I need to let you know why we’re on this particular topic, er, subject. It’s because, as an instructor, I see some students submitting images that meet the technical criteria of an assignment, but which show little thought about creating images that have emotional appeal. Their photos are technically acceptable but have little or no emotional appeal; they’re exposed and focused well, but there’s not much there that makes me want to display them. Learning how to operate a complex camera and master exposure and focus technique are commendable, but to be a Visual Artist requires more.  A good photographer has vision, the ability to see what others cannot and capture it in a way that resonates with one’s viewers.

Before I take a shot, I’ve already got a good idea of how it can be used.  What about you?

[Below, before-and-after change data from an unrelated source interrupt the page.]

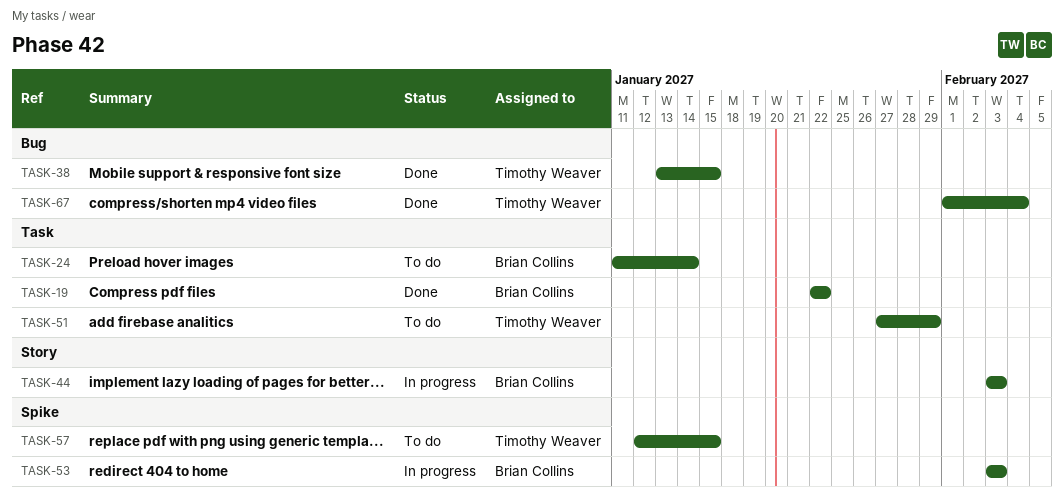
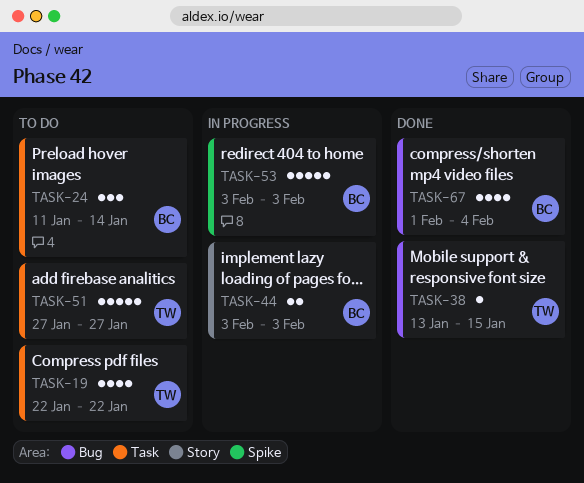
TASK-19, status: Done -> To do
TASK-19, owner: Brian Collins -> Timothy Weaver
TASK-51, due: Jan 29 -> Jan 27
TASK-57: present -> none
TASK-67, owner: Timothy Weaver -> Brian Collins

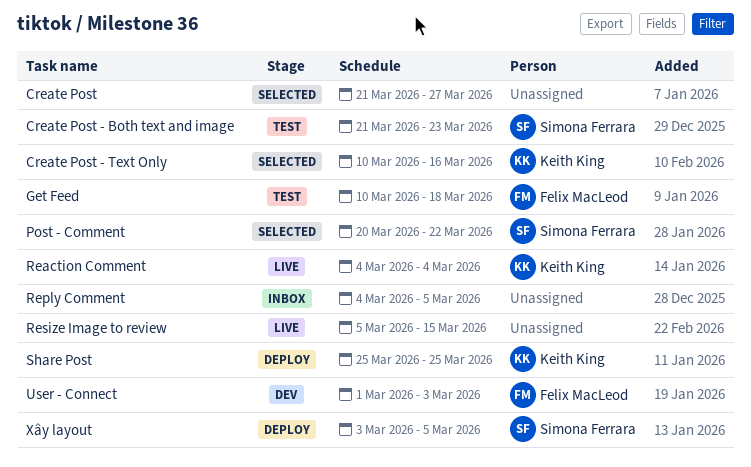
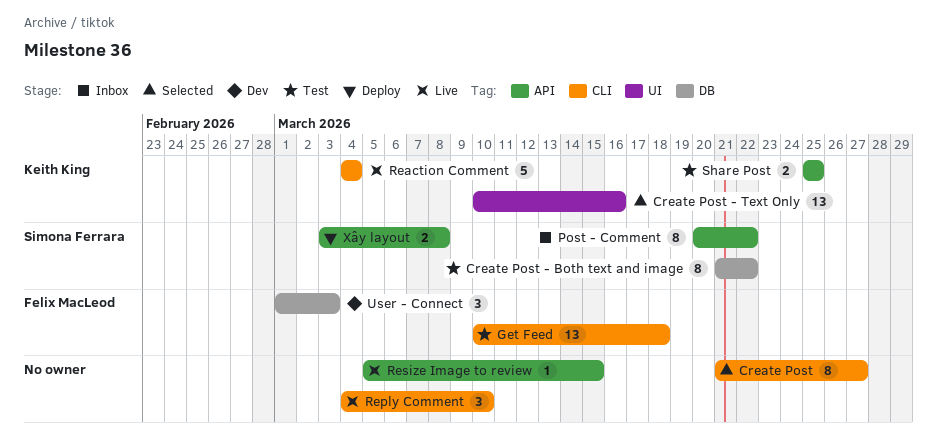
Create Post - Both text and image, due: Mar 23 -> Mar 22
Post - Comment, status: Selected -> Inbox
Reply Comment, status: Inbox -> Live
Reply Comment, due: Mar 5 -> Mar 10
Share Post, status: Deploy -> Test
Xây layout, due: Mar 5 -> Mar 8

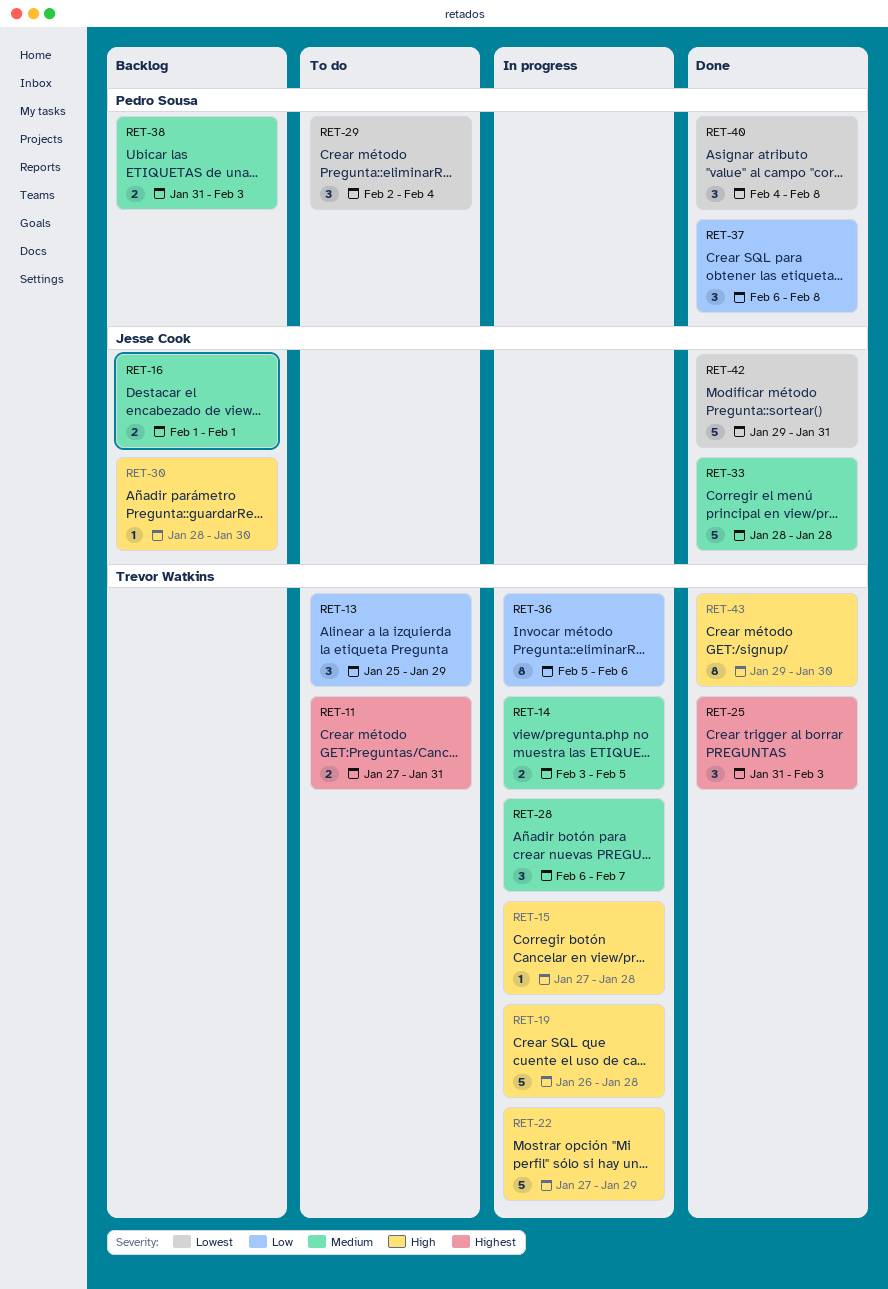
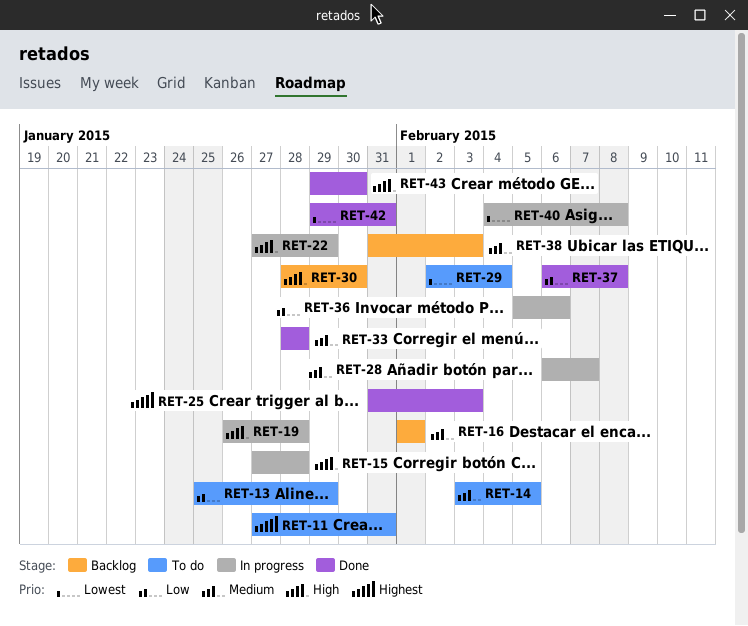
RET-14, status: In progress -> To do
RET-40, status: Done -> In progress

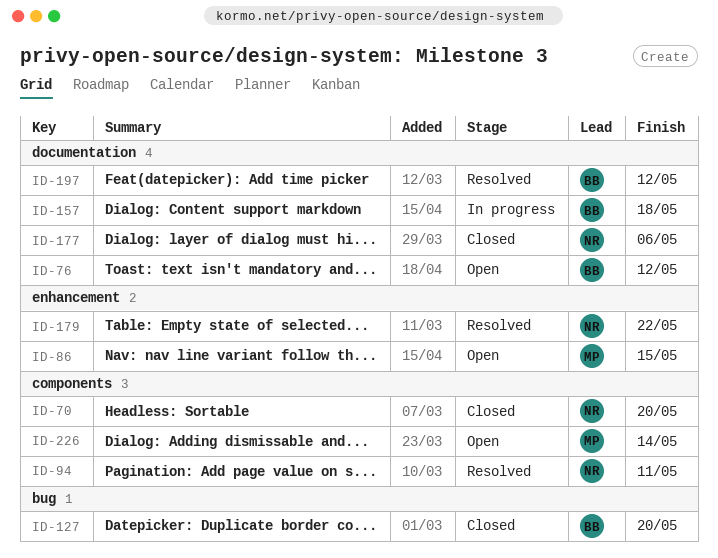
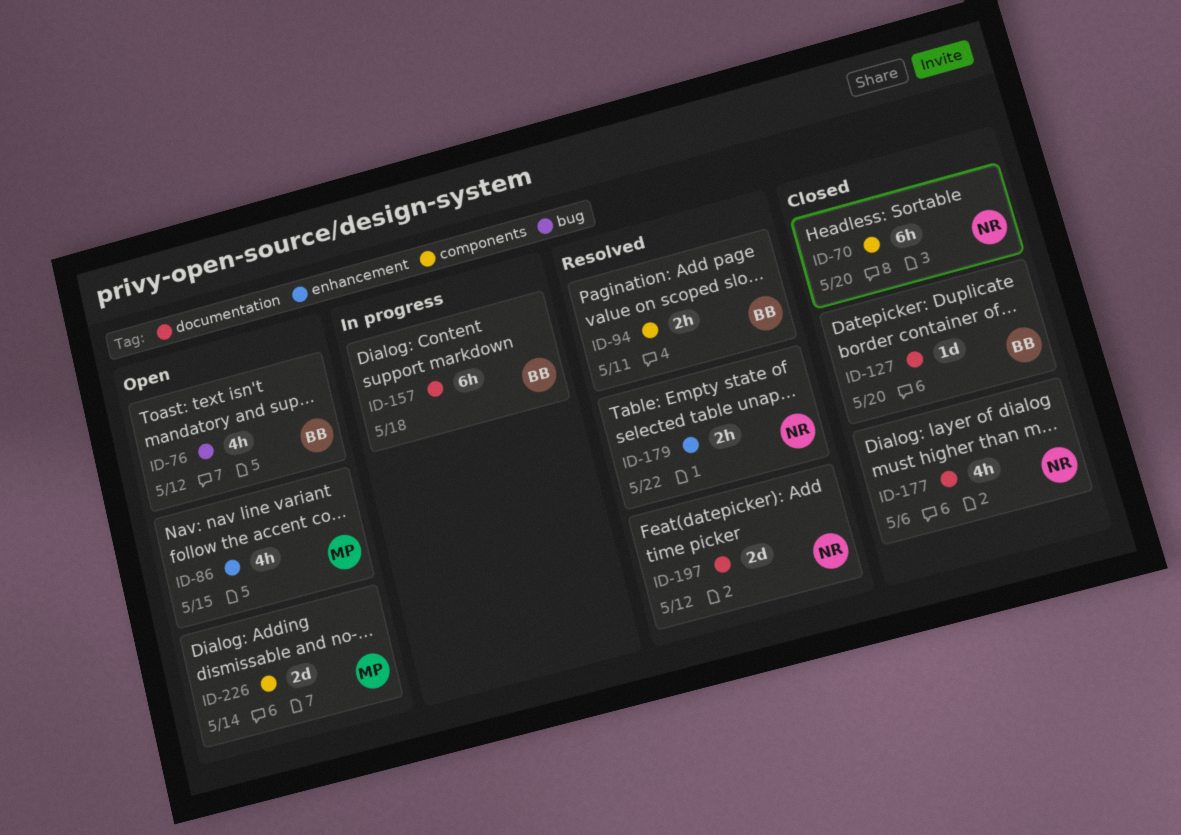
ID-76, label: documentation -> bug
ID-94, owner: NR -> BB
ID-127, label: bug -> documentation
ID-197, owner: BB -> NR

How are you going to use your next photo?

  • Sell it?
  • Decorate a room?
  • Post it on the ‘Net?
  • Enter it in competition?

Choosing good Subjects is what this post is really all about and nailing it down to specific dos and don’ts is almost as easy as nailing Jell-O to the wall.  But, is there anything at the heart of choosing a good Subject?  Yes, it’s called good judgment.   Is there anything that can help someone develop good judgment?  Yep, it’s called making mistakes - then learning from them.  That’s what is meant by “failing forward” and the more we fail, the faster we learn.

I can’t remember a time when I didn’t have a pretty good idea of what message I wanted to make and where that message would be used.

  • Sometimes it was for a client or a teacher
  • Sometimes for judges in a competition
  • Sometimes to use as a good or bad example in a workshop
  • Sometimes for my web site (or, uh, a blog)
  • Or it could be to decorate a room
  • Usually, it’s been for a combo of any of those

Okay, now we’ve got this humongous “elephant in the room.”  The question now is: WHAT’S A GOOD SUBJECT?

  • It “rings your bell”
  • It resonates with your viewers
  • It has visual and emotional appeal (IMPORTANT: what’s emotionally appealing to you might not float the other guy’s boat)
  • You’ve seen similar subjects win contests or appear in magazines or on greeting cards
  • It makes you laugh or cry,  hate or love,  calm or tense, or ….
  • A good subject makes you FEEL SOMETHING, doggone it!!!

HOW DO YOU FIND GOOD SUBJECTS?

  • Sometimes the Subject finds you – be ready
  • Usually, though, you find your Subjects by exploring…
  • Try varying your distance from your Subject  (Perspective changes with camera-to-subject distance – not with changing focal length)
  • Try viewing your Subject from different angles: move around it and try different elevations (higher and lower)
  • Wait for better light or circumstances or come back later
  • Visualize it as looking different than how it is right now.  Vision is seeing things not as they are but as they can be.
  • Be curious!  Go looking, not just with your eyes but with your heart, and put some real effort into it.

YOUR ASSIGNMENT: Go find just one landmark that everybody in your area knows about.  Move around it as much as possible.  Look at the whole thing and at just parts of it.  Observe it from lots of distances, and from above and below.  Check it out at different times of day and in different weathers and seasons.  Meanwhile, take lots of shots.  Make up your mind about the keepers later.  But, while your shooting and before you take each shot, ask yourself  IS THIS VIEW REALLY WORTH USING UP ALL THESE MEGA-PIXELS?                         Most of all, have fun!